[Structured page parsing data]
++++++++++++++++++++

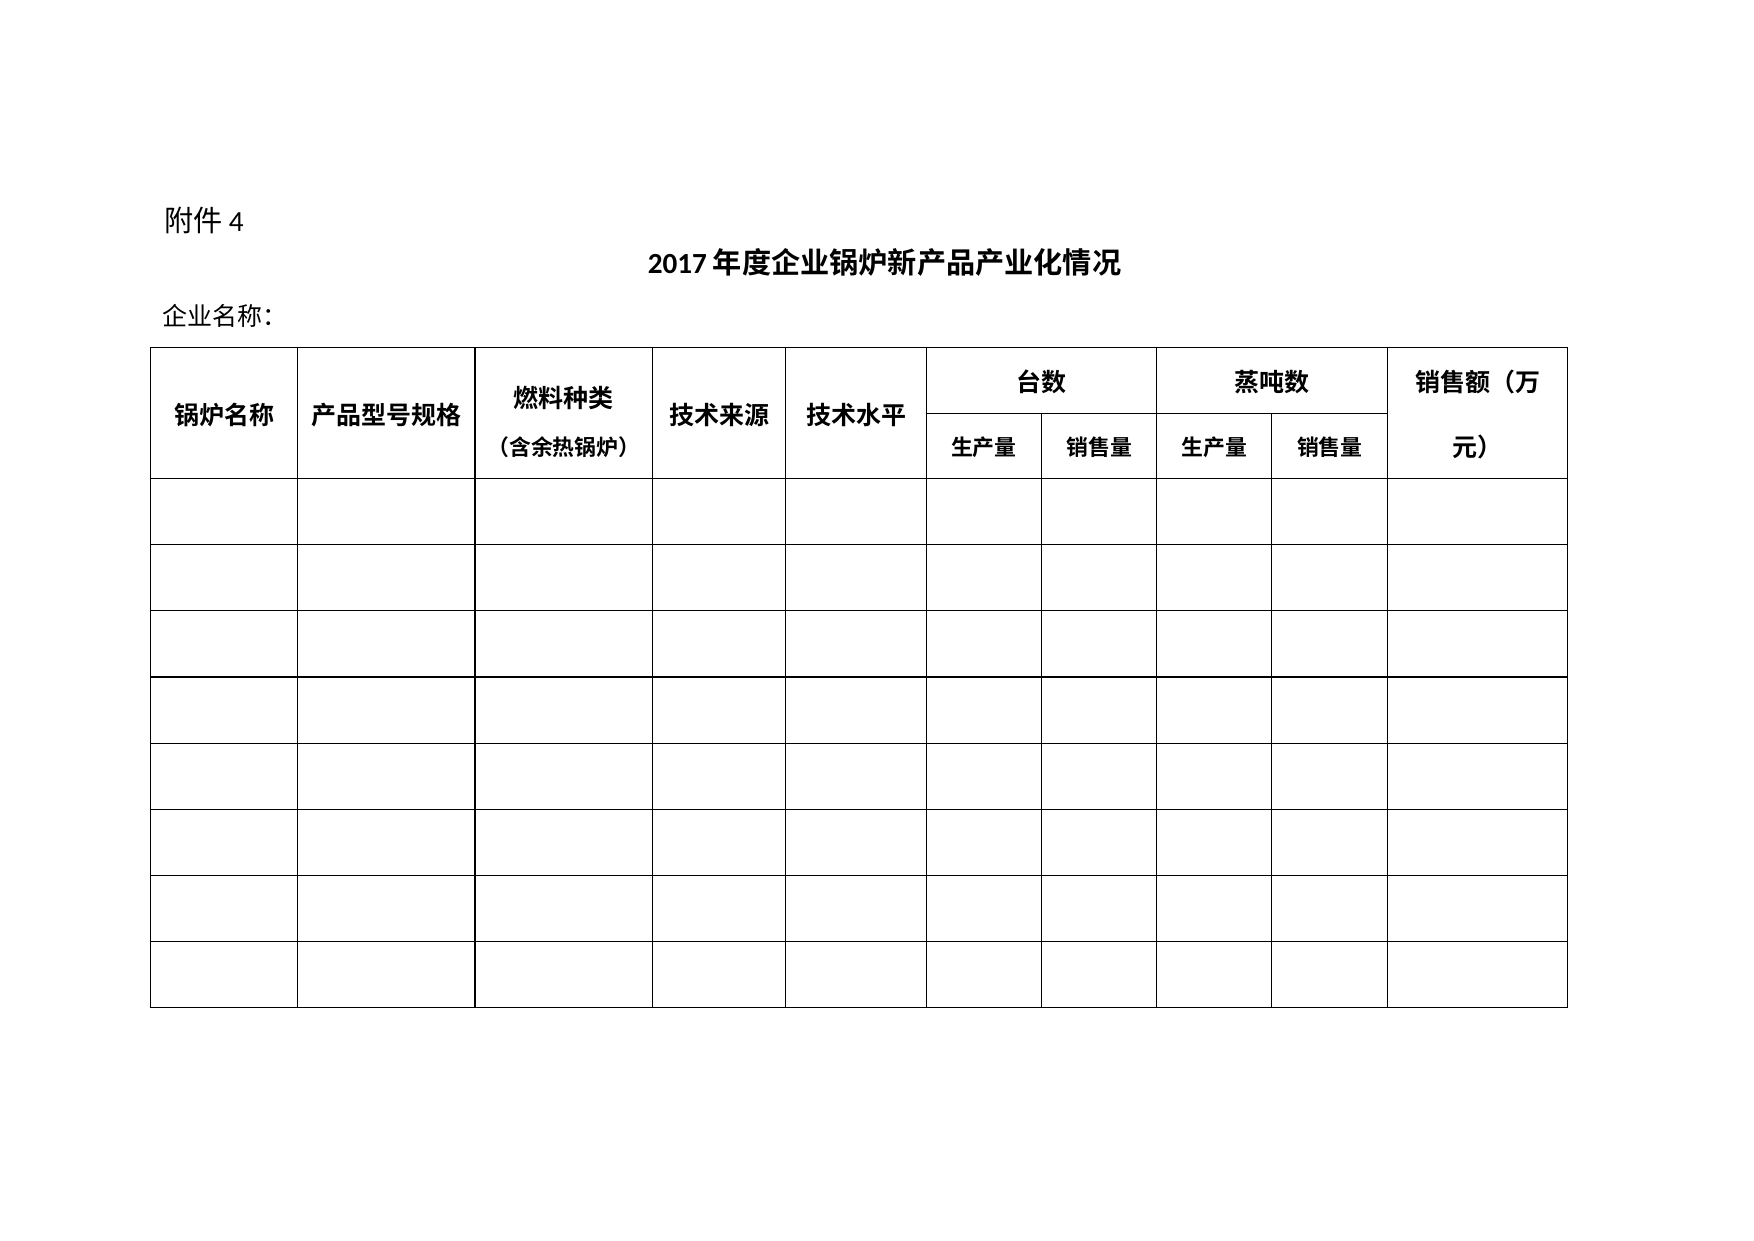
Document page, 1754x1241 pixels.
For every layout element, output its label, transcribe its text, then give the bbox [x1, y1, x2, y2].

table_cell [151, 545, 297, 610]
table_cell [476, 810, 652, 874]
table_cell [927, 942, 1041, 1007]
table_cell [786, 611, 926, 676]
table_cell [927, 545, 1041, 610]
table_cell [653, 479, 785, 544]
table_cell [1388, 744, 1567, 808]
table_cell [1272, 810, 1387, 874]
table_cell [786, 479, 926, 544]
table_cell [653, 810, 785, 874]
table_cell [927, 810, 1041, 874]
table_cell [1272, 479, 1387, 544]
table_cell [151, 611, 297, 676]
table_cell [1042, 611, 1156, 676]
table_cell [1157, 810, 1271, 874]
table_cell [1388, 876, 1567, 941]
table_cell [151, 744, 297, 808]
table_cell [786, 744, 926, 808]
table_cell [1272, 678, 1387, 742]
table_cell [1157, 678, 1271, 742]
table_cell [653, 611, 785, 676]
table_cell [1042, 942, 1156, 1007]
table_cell [1272, 942, 1387, 1007]
table_cell [653, 678, 785, 742]
table_cell [298, 545, 474, 610]
table_header 燃料种类 （含余热锅炉） [476, 348, 652, 478]
table_cell [1157, 744, 1271, 808]
table_cell [298, 876, 474, 941]
table_cell [786, 545, 926, 610]
table_cell [298, 678, 474, 742]
text 附件4 [150, 198, 1604, 240]
table_cell [927, 479, 1041, 544]
table_header 产品型号规格 [298, 348, 474, 478]
table_cell [786, 942, 926, 1007]
table_cell [298, 611, 474, 676]
table_cell [1272, 545, 1387, 610]
table_header 销售额（万元） [1388, 348, 1567, 478]
table_cell [1388, 545, 1567, 610]
table_cell [1388, 479, 1567, 544]
table_cell [1272, 611, 1387, 676]
table_cell [1157, 479, 1271, 544]
table_cell 生产量 [1157, 414, 1271, 478]
table_cell [1388, 611, 1567, 676]
table_cell [298, 744, 474, 808]
table_cell [151, 479, 297, 544]
table_cell [151, 678, 297, 742]
table_cell [1042, 545, 1156, 610]
table_cell [1272, 876, 1387, 941]
table_cell [476, 545, 652, 610]
table_cell [1272, 744, 1387, 808]
table_cell [1042, 744, 1156, 808]
text 2017年度企业锅炉新产品产业化情况 [150, 240, 1604, 282]
table_cell [1042, 479, 1156, 544]
table_cell [653, 942, 785, 1007]
table_cell [786, 876, 926, 941]
table_header 蒸吨数 [1157, 348, 1387, 413]
table_cell [151, 810, 297, 874]
table_cell [1042, 810, 1156, 874]
table_cell [151, 876, 297, 941]
table_cell [653, 545, 785, 610]
table_cell [476, 942, 652, 1007]
table_cell 销售量 [1272, 414, 1387, 478]
table_header 技术水平 [786, 348, 926, 478]
table_cell [927, 678, 1041, 742]
table_cell [927, 744, 1041, 808]
table_cell [653, 876, 785, 941]
table_cell [476, 678, 652, 742]
table_cell [1157, 942, 1271, 1007]
table_cell [927, 876, 1041, 941]
table_cell [1157, 611, 1271, 676]
table_cell [298, 479, 474, 544]
table_cell [1042, 876, 1156, 941]
text 企业名称： [150, 282, 1604, 347]
table_cell [786, 678, 926, 742]
table_cell [653, 744, 785, 808]
table_cell 销售量 [1042, 414, 1156, 478]
table_header 锅炉名称 [151, 348, 297, 478]
table_cell [298, 942, 474, 1007]
table_header 技术来源 [653, 348, 785, 478]
table_cell [1388, 942, 1567, 1007]
table_cell [1157, 876, 1271, 941]
table_header 台数 [927, 348, 1156, 413]
table_cell [298, 810, 474, 874]
table_cell 生产量 [927, 414, 1041, 478]
table_cell [1388, 810, 1567, 874]
table_cell [476, 479, 652, 544]
table_cell [476, 744, 652, 808]
table_cell [476, 876, 652, 941]
table_cell [1157, 545, 1271, 610]
table_cell [927, 611, 1041, 676]
table_cell [151, 942, 297, 1007]
table_cell [786, 810, 926, 874]
table_cell [1388, 678, 1567, 742]
table_cell [1042, 678, 1156, 742]
table_cell [476, 611, 652, 676]
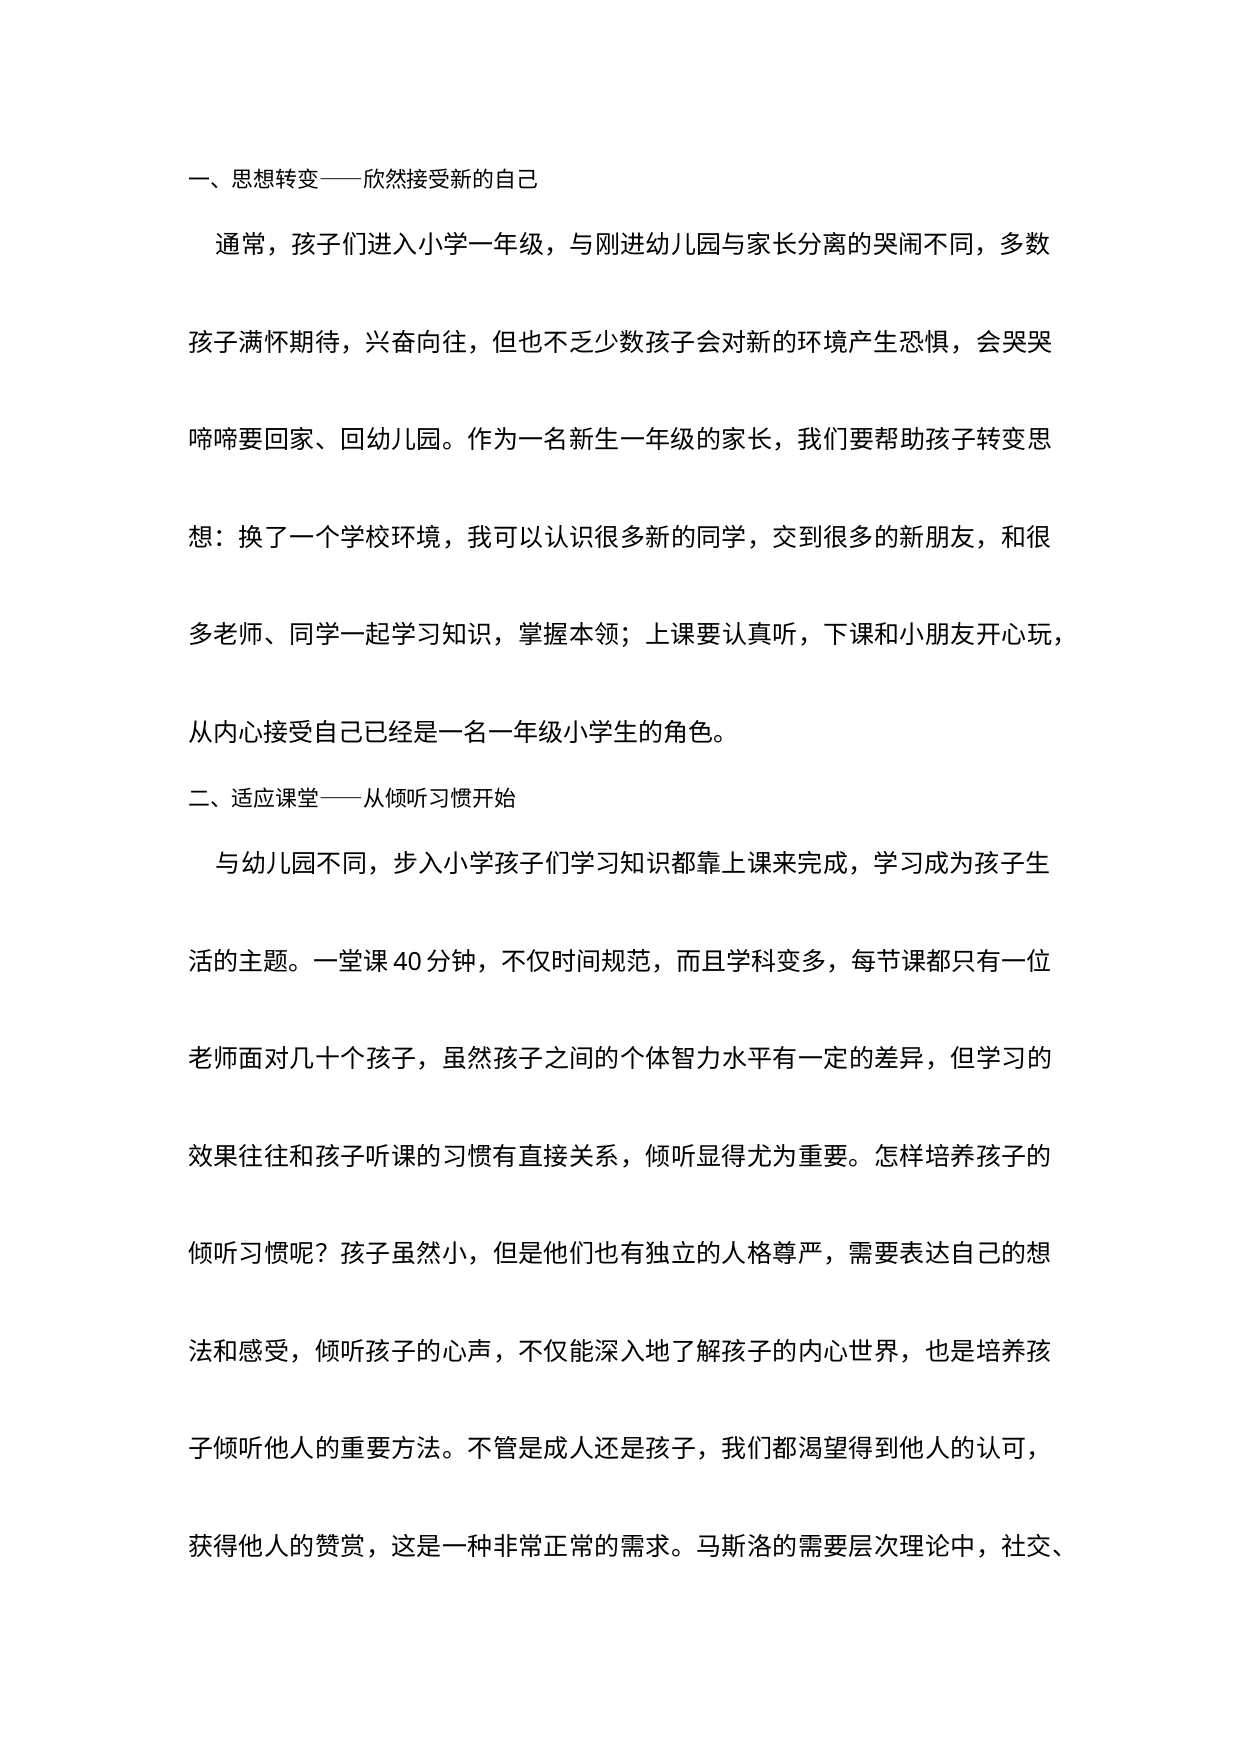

++++++++++++++++++++

JOB ITEM – Your answer should be every line above that contains the word "text".

EXPECTED ANSWER –
For every layout element, output its label, transcribe its text, then give the bbox [x1, y1, x2, y2].
text 附件4 [150, 198, 1604, 240]
text 2017年度企业锅炉新产品产业化情况 [150, 240, 1604, 282]
text 企业名称： [150, 282, 1604, 347]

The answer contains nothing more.